Darüber hinaus besteht ein weiterer wichtiger Aspekt darin, dass das Kind nun in der Lage ist, diese Operationen durchzuführen, indem es sie im Kopf repräsentiert, ohne diese mit tatsächlichen Objekten durchführen zu müssen.
Obwohl das Kind die Operationen und die Logik beherrscht, kann es sie allerdings nur mit bestimmten, ihm vertrauten Objekten durchführen. Es ist noch nicht dazu in der Lage, über Dinge zu theoretisieren, die es nicht kennt oder die außerhalb seines Wahrnehmungswissens liegen. Diese Fähigkeit wird das Kind erst im nächsten Entwicklungsstadium erwerben.
4. Kognitive Entwicklung von Kindern: Stadium der formal-operationalen Intelligenz
Dies ist das letzte Entwicklungsstadium.
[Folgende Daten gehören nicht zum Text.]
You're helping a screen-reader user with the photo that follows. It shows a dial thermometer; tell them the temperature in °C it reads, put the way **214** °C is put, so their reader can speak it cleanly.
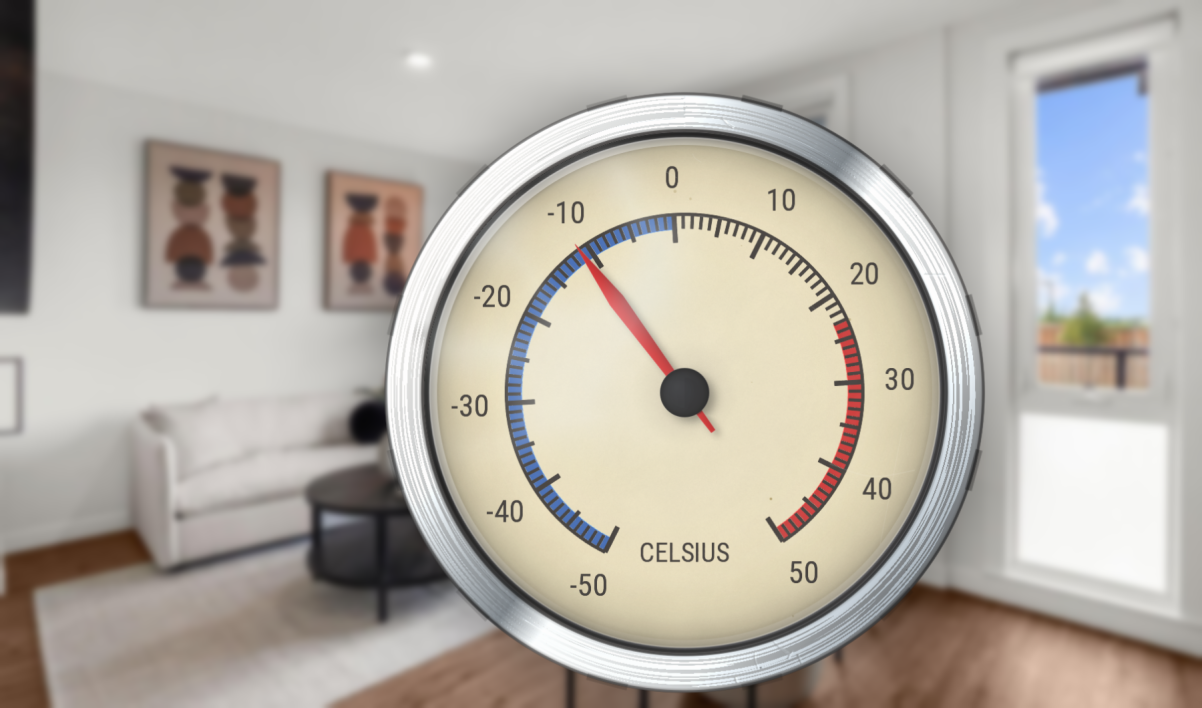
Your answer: **-11** °C
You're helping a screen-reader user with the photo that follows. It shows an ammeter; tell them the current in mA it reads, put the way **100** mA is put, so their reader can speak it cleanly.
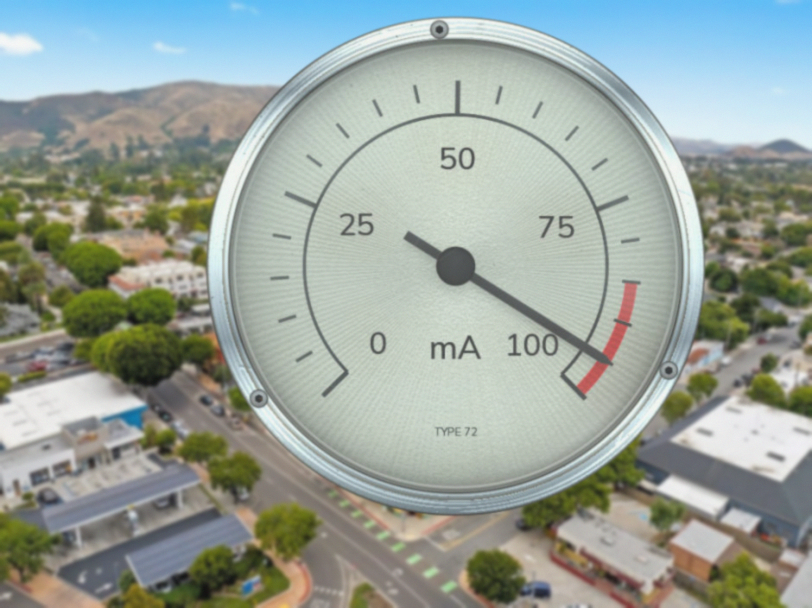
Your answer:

Das Kind wird auf kognitiver Ebene zum Erwachsenen. Dieses Stadium ist durch den Erwerb des wissenschaftlichen Denkens gekennzeichnet. Das Kind kann nun nicht mehr nur über reale Dinge nachdenken, sondern auch über das Mögliche.
Diese Phase ist gekennzeichnet durch die Fähigkeit, Hypothesen aufzustellen und die möglichen Konsequenzen dieser hypothetischen Möglichkeiten zu untersuchen. Das Kind hat seine Prüfverfahren perfektioniert und akzeptiert keine Meinungen, ohne sie zu hinterfragen oder zu überprüfen.
Außerdem beginnt das Kind, sich neues Wissen und intellektuelle Werkzeuge anzueignen. Diese werden es ihm ermöglichen, sich als kompetenter Erwachsener innerhalb der Gesellschaft zu entwickeln.
Von diesem Punkt an wird es jedoch keinen weiteren qualitativen Sprung erleben.
Es wird zwar schneller oder präziser bei seinen geistigen Operationen werden, aber es wird immer noch auf dieselbe Weise denken.
Abschließende Gedanken
Jetzt weißt du, wie Piaget die kognitive Entwicklung von Kindern gesehen hat. Glaubst du, dass Kinder sich tatsächlich so entwickeln? Oder ist diese Theorie unzureichend, um die menschliche Entwicklung in ihrer Gesamtheit zu erklären?